Animals such as cats, squirrels and birds may also displace small seedlings. If you have a bale of straw, distribute it thinly over seeds to gently mulch and protect them from wind, and help them stay in place.
A gauze row covering purchased from a garden centre or seed catalogue can keep curious critters out and still allow light in. Remove the cover for daily watering, then place it back over the seedlings, holding the edges in place with rocks or long boards. Take off the covering when seedlings are about three inches (8 cm) tall; continue with daily irrigating and monitor for weeds.
Small seeds like those of carrots and onions, which put up a delicate little first blade, often find it hard to break through a crust of hardened garden soil. To avoid this problem, make a generous furrow in the bed and fill it with soilless mix. Sow into the soft furrow and keep the seeds moist. They’ll have a much easier time poking through the soilless mix.
Seeds that are to be kept for a year or longer require careful storage. Exposure to moisture, heat and light degrade their viability. Keep seed packets in a sealed container (a plastic food storage bin works well) in a dry, dark, cool place, but don’t freeze them.
A simple homemade desiccant placed in the container ensures dryness. Lay three sheets of facial tissue together and put two tablespoons (30 mL) of powdered milk in the centre. Gather up the sides to make a little packet, seal it with tape or a rubber band, and put it in with the seeds.
Testing for germination viability
Old or improperly stored seeds may appear normal, but their viability might be seriously compromised by exposure to moisture, heat and light. To avoid disappointment, check viability before planting.
Place two thicknesses of paper towels on a sheet of waxed paper. Mist the paper towels with water until they’re wet but not dripping. Put 10 seeds spaced out on one half of the paper towels, and fold the other half over them, enclosing the seeds in the layers of moist towels, with the waxed paper on the outside. Set the packet of seeds into a plastic bag with the top folded over but not sealed to allow some air circulation. Place the bag flat on a plate in a warm place.

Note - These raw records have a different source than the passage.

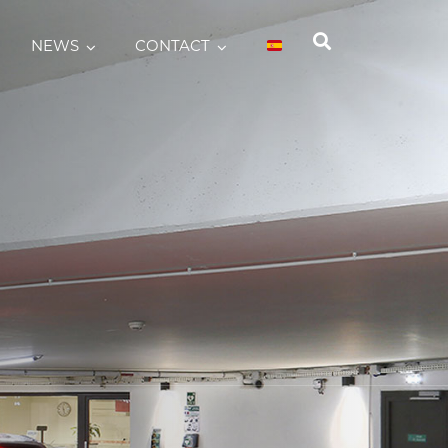
NEWS
CONTACT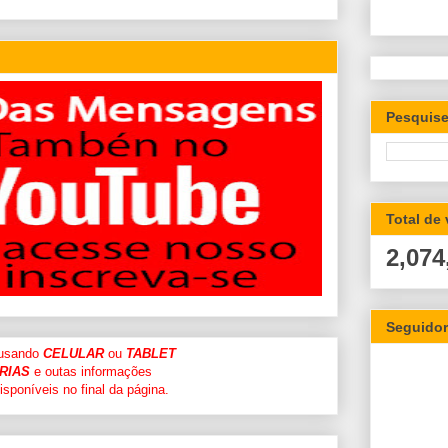
Pesquise
Total de
2,074
Seguido
 usando
CELULAR
ou
TABLET
RIAS
e outas informações
sponíveis no final da página.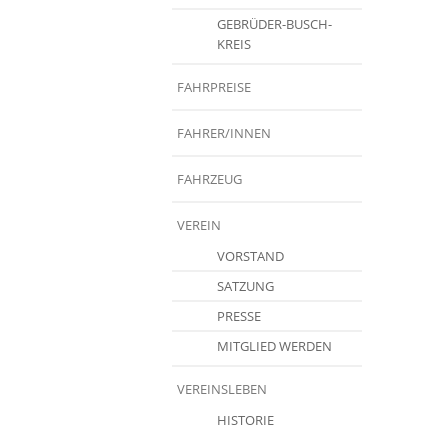
GEBRÜDER-BUSCH-
KREIS
FAHRPREISE
FAHRER/INNEN
FAHRZEUG
VEREIN
VORSTAND
SATZUNG
PRESSE
MITGLIED WERDEN
VEREINSLEBEN
HISTORIE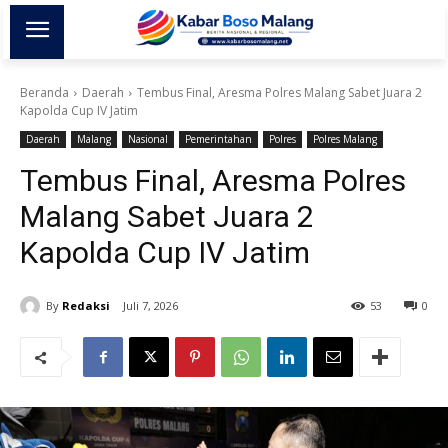
Beranda
Daerah
Tembus Final, Aresma Polres Malang Sabet Juara 2
Kapolda Cup IV Jatim
Daerah
Malang
Nasional
Pemerintahan
Polres
Polres Malang
Tembus Final, Aresma Polres
Malang Sabet Juara 2
Kapolda Cup IV Jatim
By
Redaksi
Juli 7, 2026
53
0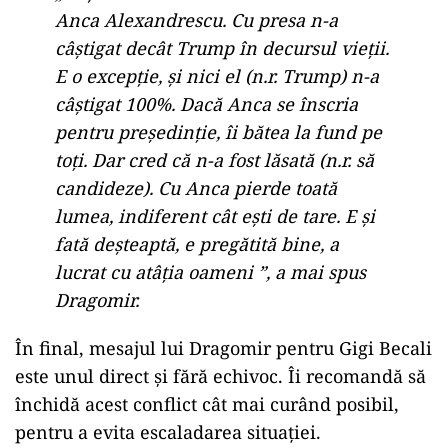
Anca Alexandrescu. Cu presa n-a
câștigat decât Trump în decursul vieții.
E o excepție, și nici el (n.r. Trump) n-a
câștigat 100%. Dacă Anca se înscria
pentru președinție, îi bătea la fund pe
toți. Dar cred că n-a fost lăsată (n.r. să
candideze). Cu Anca pierde toată
lumea, indiferent cât ești de tare. E și
fată deșteaptă, e pregătită bine, a
lucrat cu atâția oameni ”, a mai spus
Dragomir.
În final, mesajul lui Dragomir pentru Gigi Becali
este unul direct și fără echivoc. Îi recomandă să
închidă acest conflict cât mai curând posibil,
pentru a evita escaladarea situației.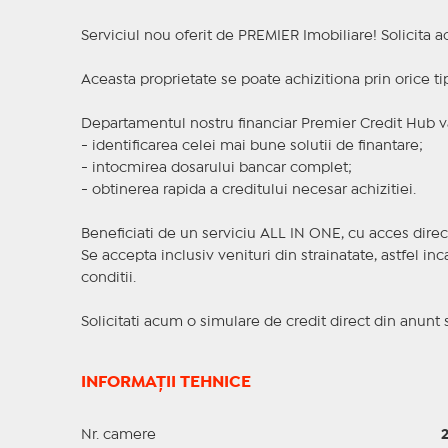
Serviciul nou oferit de PREMIER Imobiliare! Solicit
Aceasta proprietate se poate achizitiona prin orice ti
Departamentul nostru financiar Premier Credit Hub va
- identificarea celei mai bune solutii de finantare;
- intocmirea dosarului bancar complet;
- obtinerea rapida a creditului necesar achizitiei.
Beneficiati de un serviciu ALL IN ONE, cu acces direc
Se accepta inclusiv venituri din strainatate, astfel i
conditii.
Solicitati acum o simulare de credit direct din anunt 
INFORMAȚII TEHNICE
Nr. camere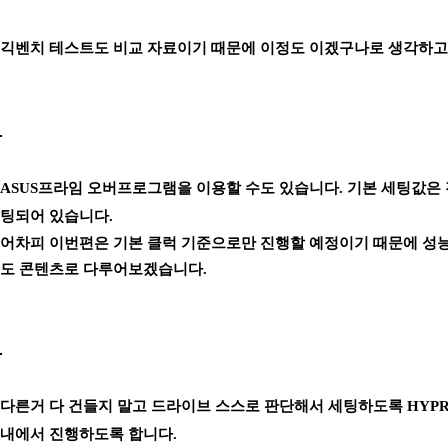
긱벤치 테스트도 비교 자료이기 때문에 이정도 이겠구나로 생각하고
ASUS프라임 오버프로그램을 이용할 수도 있습니다. 기본 세팅값은 전
팅되어 있습니다.
어차피 이번편은 기본 클럭 기준으로만 진행할 예정이기 때문에 성
도 콘텐츠로 다루어보겠습니다.
다른거 다 건들지 말고 드라이브 스스로 판단해서 세팅하도록 HYPR
내에서 진행하도록 합니다.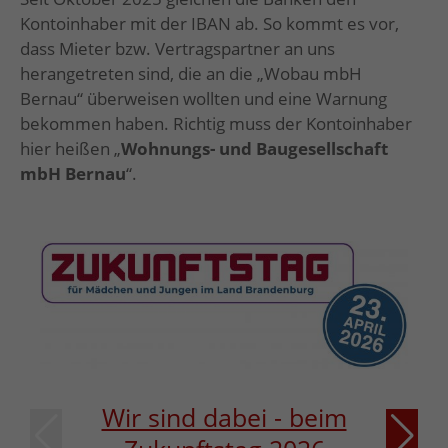
Kontoinhaber mit der IBAN ab. So kommt es vor,
dass Mieter bzw. Vertragspartner an uns
herangetreten sind, die an die „Wobau mbH
Bernau“ überweisen wollten und eine Warnung
bekommen haben. Richtig muss der Kontoinhaber
hier heißen „
Wohnungs- und Baugesellschaft
mbH Bernau
“.
Wir sind dabei - beim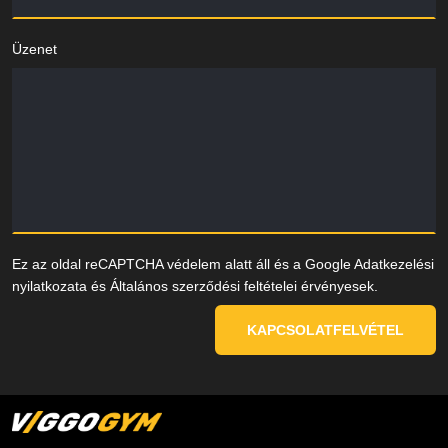
Üzenet
Ez az oldal reCAPTCHA védelem alatt áll és a Google
Adatkezelési
nyilatkozata
és
Általános szerződési feltételei
érvényesek.
KAPCSOLATFELVÉTEL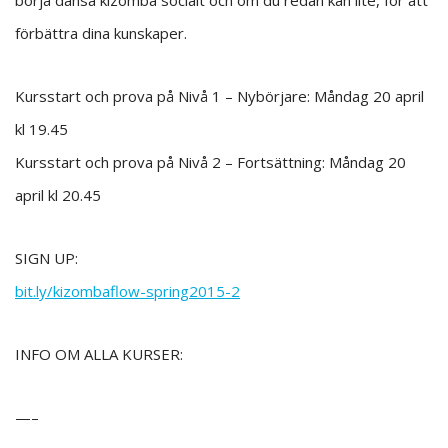
börja dansa kizomba socialt och om du redan kan lite, för att
förbättra dina kunskaper.
Kursstart och prova på Nivå 1 – Nybörjare: Måndag 20 april
kl 19.45
Kursstart och prova på Nivå 2 – Fortsättning: Måndag 20
april kl 20.45
SIGN UP:
bit.ly/
kizombaflow-spring2015-2
INFO OM ALLA KURSER:
—–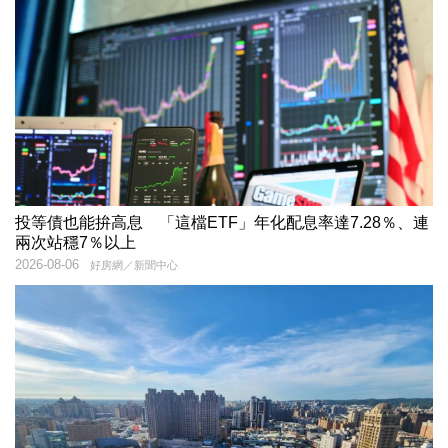
投等債也能拚高息 「這檔ETF」年化配息率達7.28％、連
兩次站穩7％以上
2026-08-06
好房網／新聞中心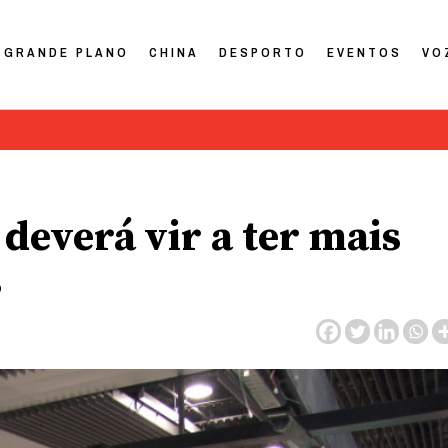
GRANDE PLANO
CHINA
DESPORTO
EVENTOS
VO
deverá vir a ter mais
s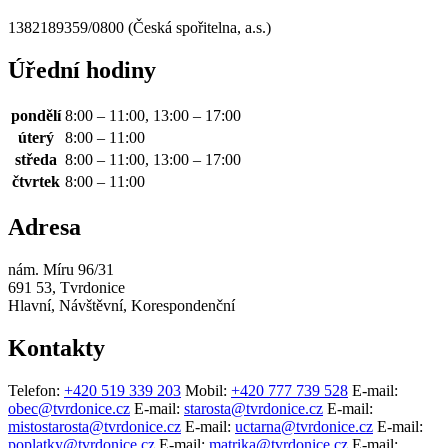
1382189359/0800 (Česká spořitelna, a.s.)
Úřední hodiny
pondělí
8:00 – 11:00, 13:00 – 17:00
úterý
8:00 – 11:00
středa
8:00 – 11:00, 13:00 – 17:00
čtvrtek
8:00 – 11:00
Adresa
nám. Míru 96/31
691 53, Tvrdonice
Hlavní, Návštěvní, Korespondenční
Kontakty
Telefon:
+420 519 339 203
Mobil:
+420 777 739 528
E-mail:
obec@tvrdonice.cz
E-mail:
starosta@tvrdonice.cz
E-mail:
mistostarosta@tvrdonice.cz
E-mail:
uctarna@tvrdonice.cz
E-mail:
poplatky@tvrdonice.cz
E-mail:
matrika@tvrdonice.cz
E-mail: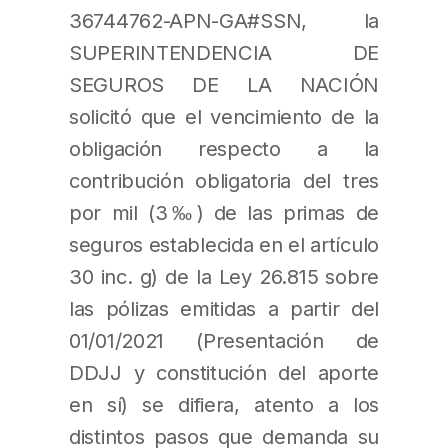
36744762-APN-GA#SSN, la
SUPERINTENDENCIA DE
SEGUROS DE LA NACIÓN
solicitó que el vencimiento de la
obligación respecto a la
contribución obligatoria del tres
por mil (3‰) de las primas de
seguros establecida en el artículo
30 inc. g) de la Ley 26.815 sobre
las pólizas emitidas a partir del
01/01/2021 (Presentación de
DDJJ y constitución del aporte
en sí) se difiera, atento a los
distintos pasos que demanda su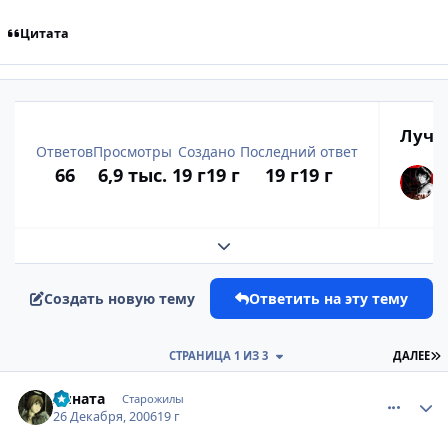
Цитата
Лучш
Ответов
Просмотры
Создано
Последний ответ
66
6,9 тыс.
19 г
19 г
19 г
19 г
Развернуть обзор темы
Создать новую тему
Ответить на эту тему
П
СТРАНИЦА 1 ИЗ 3
ДАЛЕЕ
comment_1610370
Статистика автора
Хината
Старожилы
26 Декабря, 2006
19 г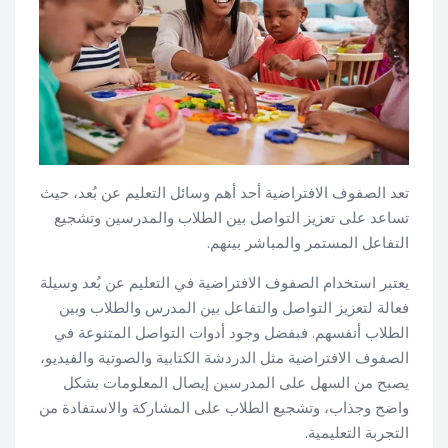
تعد الصفوف الافتراضية أحد أهم وسائل التعليم عن بُعد، حيث
تساعد على تعزيز التواصل بين الطلاب والمدرسين وتشجيع
التفاعل المستمر والمباشر بينهم.
يعتبر استخدام الصفوف الافتراضية في التعليم عن بُعد وسيلة
فعالة لتعزيز التواصل والتفاعل بين المدرس والطلاب وبين
الطلاب أنفسهم. فبفضل وجود أدوات التواصل المتنوعة في
الصفوف الافتراضية مثل الدردشة الكتابية والصوتية والفيديو،
يصبح من السهل على المدرسين إيصال المعلومات بشكل
واضح وجذاب، وتشجيع الطلاب على المشاركة والاستفادة من
التجربة التعليمية.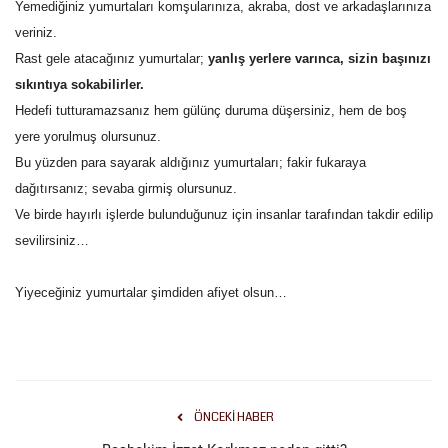
Yemediğiniz yumurtaları komşularınıza, akraba, dost ve arkadaşlarınıza
veriniz.
Rast gele atacağınız yumurtalar;
yanlış yerlere varınca, sizin başınızı
sıkıntıya sokabilirler.
Hedefi tutturamazsanız hem gülünç duruma düşersiniz, hem de boş
yere yorulmuş olursunuz.
Bu yüzden para sayarak aldığınız yumurtaları; fakir fukaraya
dağıtırsanız; sevaba girmiş olursunuz.
Ve birde hayırlı işlerde bulunduğunuz için insanlar tarafından takdir edilip
sevilirsiniz…
Yiyeceğiniz yumurtalar şimdiden afiyet olsun…
ÖNCEKI HABER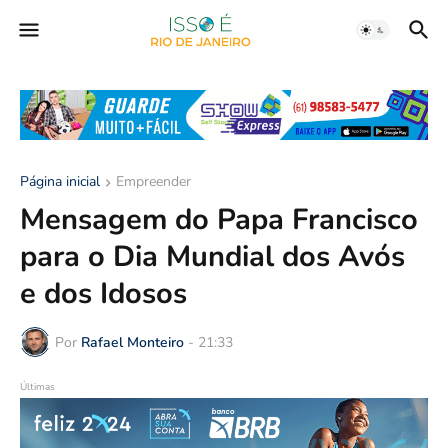
Página inicial
Empreender
Mensagem do Papa Francisco
para o Dia Mundial dos Avós
e dos Idosos
Por
Rafael Monteiro
-
21:33
Últimas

After five to seven days, check the seeds for germination. Look for an extending white root or any kind of green tissue. If seven or eight have germinated, there’s 70 or 80 per cent viability in the seeds. If only five have germinated, then the germination rate is 50 per cent, and it would be better to purchase new seeds
What are cool- and warm-season seeds?
Cool-season plants are flowers, herbs and vegetables that grow best in spring, before summer heat settles in. Plants such as pansies and violas, chervil, spinach, broad beans and peas all like cooler temperatures, and so do their seeds.
Cool-season seeds won’t rot in cold soil and are capable of germinating early in the growing season. They can be directseeded into garden beds or outdoor containers, and their small seedlings will withstand cold (but not freezing) nightly temperatures.
The seeds of warm-season plants such as corn, beans and nasturtiums are susceptible to soil pathogens and likely to rot at low temperatures. Their seed packets may give the soil temperature necessary before planting them directly into garden beds.
Plant nurseries and seed-catalogue companies sell soil thermometers for measuring soil temperature. A general rule is that warm-season seeds can be planted into garden soil the first week of June.